Die Rehabilitationsträger sind als Träger der Leistungen zur Teilhabe in § 6 SGB IX aufgelistet. Ihre Zuständigkeit wird im Rahmen der sozialen Sicherung festgelegt. Die Rehaträger sind verpflichtet, jedem behinderten und von Behinderung bedrohten Menschen die Hilfe zu gewähren, die im Einzelfall notwendig ist.

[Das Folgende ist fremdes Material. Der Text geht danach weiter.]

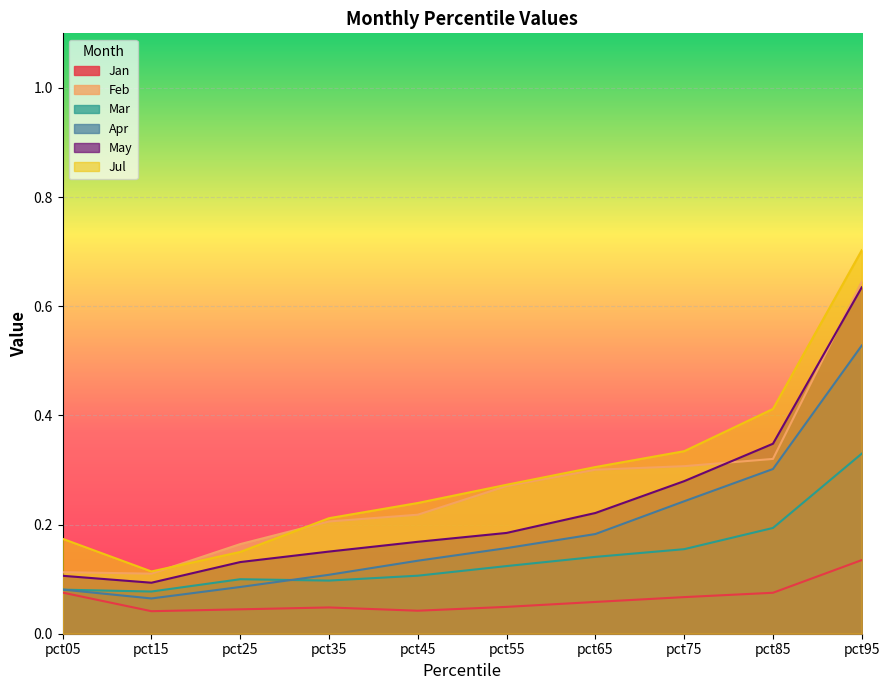

True or false: May has a value of 0.1 at pct15.

True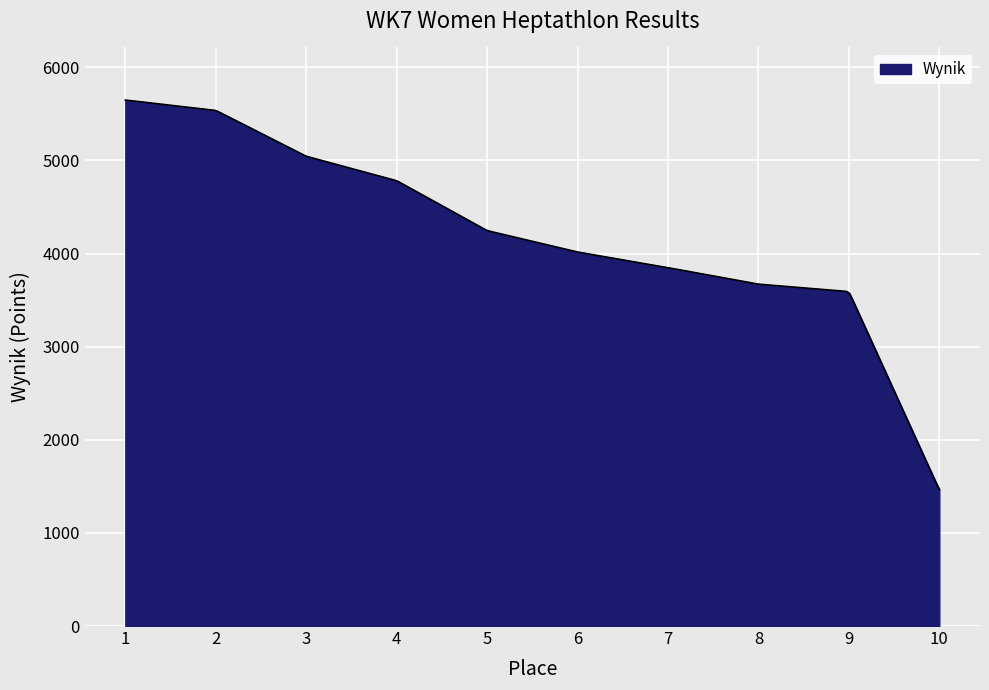

What is the difference between the maximum and minimum values?

4178.8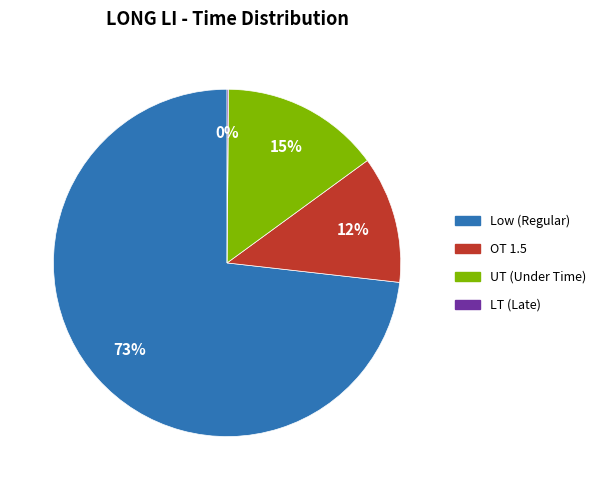

To the nearest percent, what is the difference between the largest and smallest slice percentages?

73%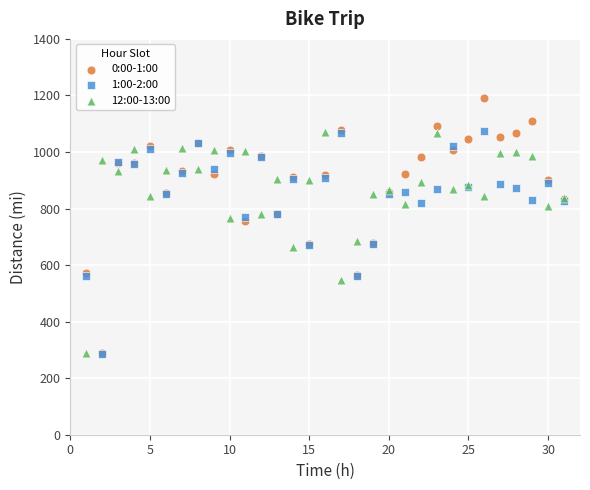

Which series has the widest spread of Y values?

0:00-1:00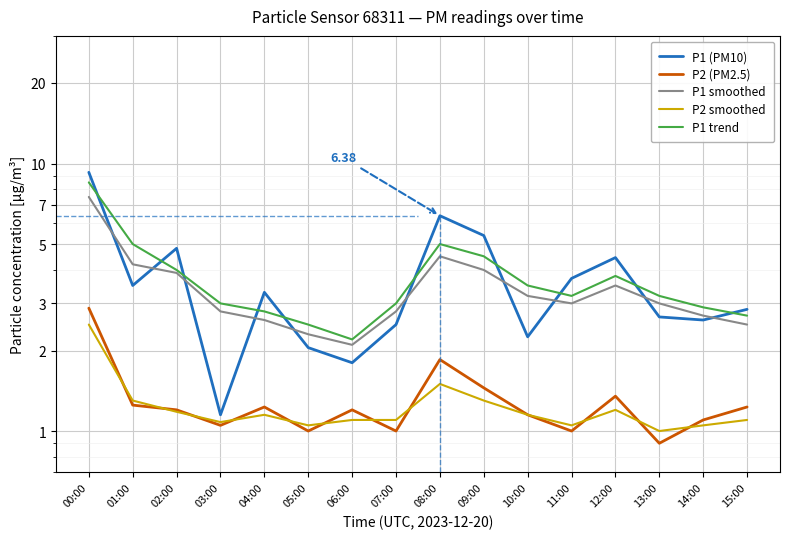

Which category has the highest value across all series?

00:00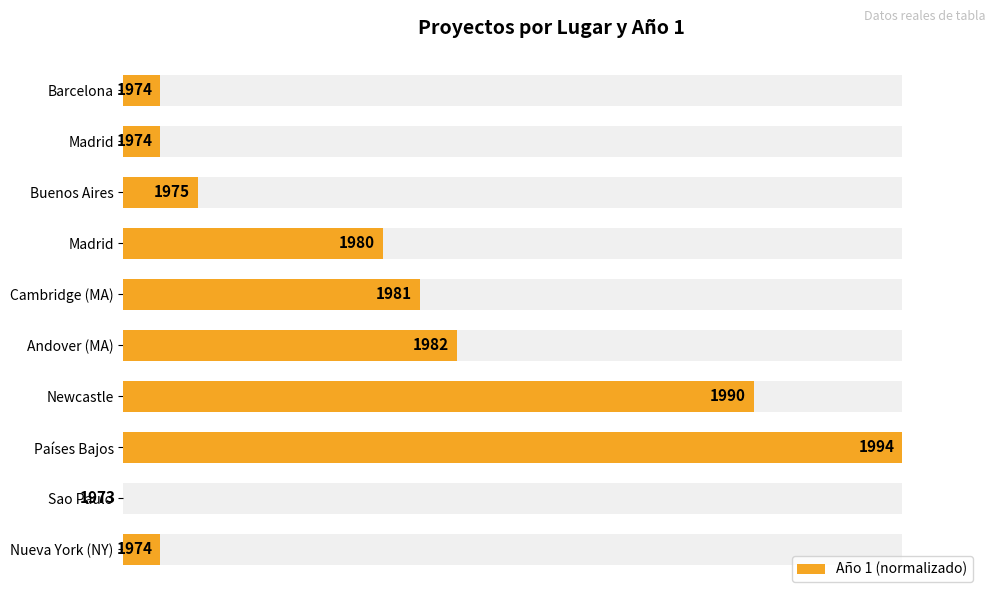

How many distinct data groups are displayed?

1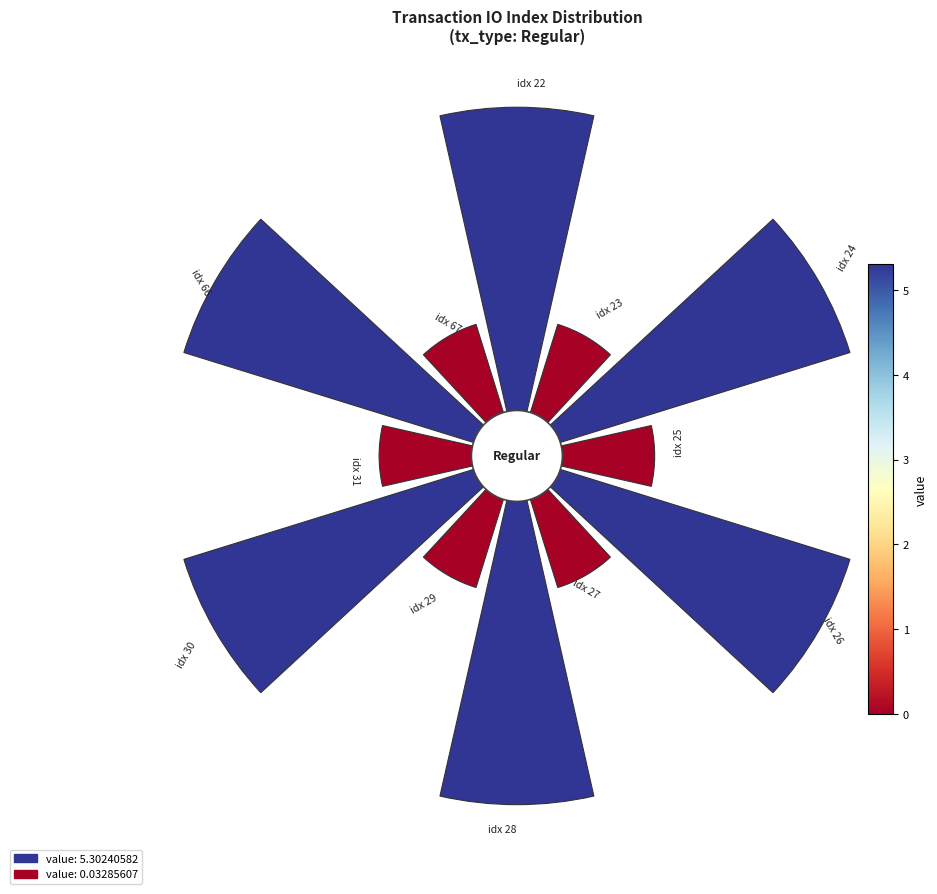

What is the largest slice in the pie chart?

io_index_22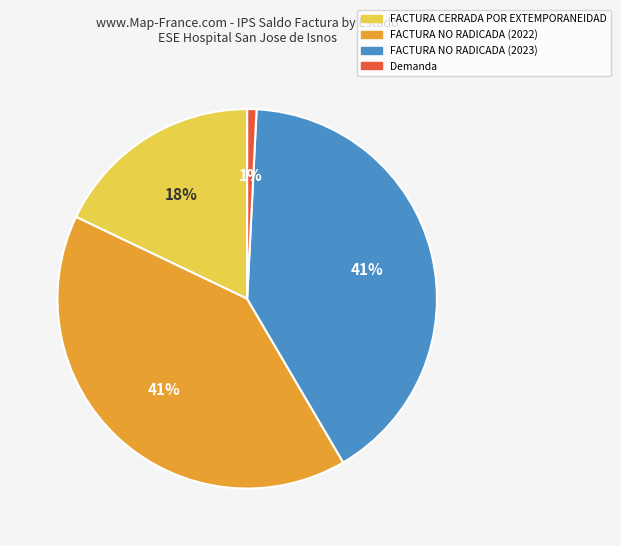

To the nearest percent, what is the difference between the largest and smallest slice percentages?

40%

Die Leistungen zur Teilhabe umfassen unabhängig von der Ursache der Behinderung Sozialleistungen, um

  • die Behinderung abzuwenden, zu beseitigen, zu mindern, ihre Verschlimmerung zu verhüten oder ihre Folgen zu mildern,
  • Einschränkungen der Erwerbsfähigkeit oder Pflegebedürftigkeit zu vermeiden, zu mindern oder eine Verschlimmerung zu verhüten und so den vorzeitigen Bezug anderer Sozialleistungen zu vermeiden oder laufende Sozialleistungen zu vermindern,
  • die Teilhabe am Arbeitsleben entsprechend den Neigungen und Fähigkeiten dauerhaft zu sichern und
  • die persönliche Entwicklung zu fördern und die Teilhabe am Leben in der Gesellschaft sowie eine möglichst selbstbestimmte und selbstständige Lebensführung zu ermöglichen oder zu erleichtern.


Für die Leistungen zur Teilhabe ist kein einheitlicher Träger zuständig. Vielmehr hat jeder Rehabilitationsträger neben seinen sonstigen Aufgaben seinen spezifischen Bereich der Rehabilitation und Teilhabe.

Wichtige Rehabilitationsträger für Leistungen zur Teilhabe am Arbeitsleben sind

Die Beantragung von Leistungen zur Teilhabe

Für den behinderten Menschen ist es oftmals nicht klar ersichtlich, welcher Träger für ihn zuständig ist und wo er seinen Leistungsantrag stellen soll. Um die Beratung sicherzustellen und die Beantragung von Leistungen zu erleichtern wurden die Gemeinsamen Servicestellen für Rehabilitation eingerichtet. Diese beraten über mögliche Leistungen, helfen beim Ausfüllen der Anträge und leiten sie an den zuständigen Rehabilitationsträger weiter.

 

Die Klärung der Zuständigkeit

Die Anträge können auch direkt bei einem der obengenannten Rehabilitationsträger gestellt werden. Der Rehabilitationsträger bei dem der Antrag abgegeben wurde, muss innerhalb von zwei Wochen klären, ob er für die beantragte Leistung zuständig ist.

Hält er sich für nicht zuständig, leitet er den Antrag an den zuständigen Rehabilitationsträger weiter. Dieser darf den Antrag nun nicht mehr weiterleiten, sondern ist verpflichtet, die Zuständigkeit für alle Leistungen zu übernehmen. Er stellt den Bedarf fest und entscheidet über die erforderliche Hilfe.
Wenn dies ohne Gutachten möglich ist, hat er innerhalb von drei Wochen nach Antragseingang über die Leistungen zu entscheiden. Anderenfalls muss innerhalb von zwei Wochen ein Gutachten in Auftrag gegeben und erstellt werden. Danach hat der Rehaträger zwei Wochen Zeit über den Antrag zu entscheiden.

Hat der zuerst angegangene Rehaträger den Antrag nicht innerhalb der Frist weitergeleitet, muss er die Leistung erbringen (vorausgesetzt der Anspruch ist berechtigt). Der nicht zuständige Rehaträger kann sich dann die Leistung vom eigentlich zuständigen Träger erstatten lassen. Durch diese Regelung will der Gesetzgeber sicherstellen, dass die Leistungen zügig erbracht werden und der Antragsteller nicht durch die Klärung der Zuständigkeiten unnötig belastet wird.

Die Ausführung der Leistung

Der zuständige Rehabilitationsträger kann die Leistungen zur Teilhabe

  • allein oder gemeinsam mit anderen Leistungsträgern,
  • durch andere Leistungsträger oder
  • unter Inanspruchnahme von geeigneten (freien, gemeinnützigen oder privaten) Rehabilitationsdiensten und -einrichtungen ausführen.

Die Leistungen können auch durch ein Persönliches Budget ausgeführt werden. Diese besondere Form der Leistungsausführung muss jedoch speziell beantragt werden.